> [Provided data]:
# # # # #

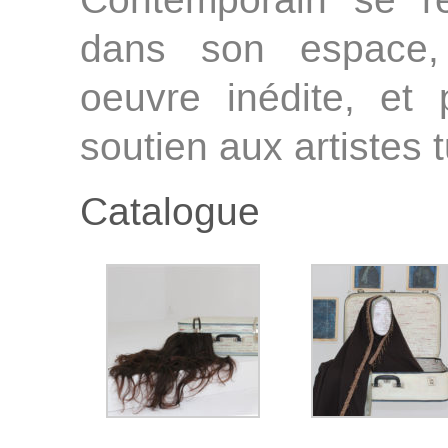
Contemporain se réj
dans son espace, 
oeuvre inédite, et 
soutien aux artistes 
Catalogue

# # # # #

> [Exercise brief]: Once the pictures are set aside, copy the remaining text of every entry exactly.

> [Result for this exercise]:
Contemporain se réj
dans son espace, 
oeuvre inédite, et 
soutien aux artistes 
Catalogue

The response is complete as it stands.